| Extract |

Optionally, instead of using a thread name to tag threads, a callback can be used that returns the thread handle. Example:

#include "memfault/ports/zephyr/thread_metrics.h"

static TaskHandle_t prv_get_shell_uart_task_handle(void) {
  // task handle for shell_uart task
  extern TaskHandle_t shell_uart_task_handle;
  return shell_uart_task_handle;
}

MEMFAULT_METRICS_DEFINE_THREAD_METRICS (
  // monitor the main thread stack usage
  {
    .thread_name = "main",
    .stack_usage_metric_key = MEMFAULT_METRICS_KEY(memory_main_pct_max),
  },
  // monitor the shell_uart thread stack usage, using the task handle callback
  // to provide the task handle instead of the thread name string
  {
    .get_task_handle = prv_get_shell_uart_task_handle,
    .stack_usage_metric_key = MEMFAULT_METRICS_KEY(memory_shell_uart_pct_max),
  });

Coredump Stack High Watermark

Memfault will automatically compute stack high watermarks (represented as High Water Mark: x Bytes Free) for each task captured in a coredump.

Memfault has two ways of computing the high watermarks:

  1. If a task's entire stack region is captured in the coredump, the watermark is computed when the coredump is processed. This requires setting #define configRECORD_STACK_HIGH_ADDRESS 1 in FreeRTOSConfig.h.
  2. If #define MEMFAULT_COREDUMP_COMPUTE_THREAD_STACK_USAGE 1 is set in memfault_platform_config.h, the high watermark is computed when the coredump is captured. The full task stack does not need to be present in the coredump for Memfault to show the watermark. This also requires setting #define INCLUDE_uxTaskGetStackHighWaterMark 1 in FreeRTOSConfig.h.

Zephyr

Required

These variables must be captured in the coredump:

  • _kernel
  • _kernel_openocd_offsets
  • _kernel_openocd_size_t_size

Tracking Thread Stack Usage

The Memfault SDK has built-in support for tracking thread stack usage using Memfault Metrics. This is controlled with the Kconfig option CONFIG_MEMFAULT_METRICS_THREADS, and is enabled by default.

Register threads for tracking by adding the following to your project:

//! Set the list of threads to monitor for stack usage. The metric keys must
//! be defined in memfault_metrics_heartbeat_config.def, ex:
//!
//! MEMFAULT_METRICS_KEY_DEFINE_WITH_SCALE_VALUE(
//!   memory_main_pct_max, kMemfaultMetricType_Unsigned,
//!   CONFIG_MEMFAULT_METRICS_THREADS_MEMORY_SCALE_FACTOR
//! )
//! MEMFAULT_METRICS_KEY_DEFINE_WITH_SCALE_VALUE(
//!   memory_shell_uart_pct_max, kMemfaultMetricType_Unsigned,
//!   CONFIG_MEMFAULT_METRICS_THREADS_MEMORY_SCALE_FACTOR
//! )
#include "memfault/ports/zephyr/thread_metrics.h"

| Supplied material |

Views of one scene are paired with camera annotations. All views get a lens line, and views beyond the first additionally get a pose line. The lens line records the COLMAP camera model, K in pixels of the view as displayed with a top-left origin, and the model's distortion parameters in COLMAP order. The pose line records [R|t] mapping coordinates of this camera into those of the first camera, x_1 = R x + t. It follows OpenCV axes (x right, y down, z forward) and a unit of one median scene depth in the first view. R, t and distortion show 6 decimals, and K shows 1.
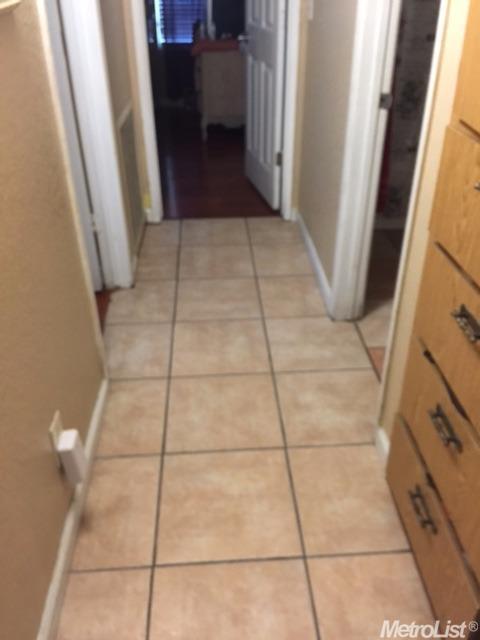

| Work to complete |
In the Memfault stack-usage extract, which Kconfig option controls the SDK's built-in tracking of thread stack usage?

| Solution to the problem |
CONFIG_MEMFAULT_METRICS_THREADS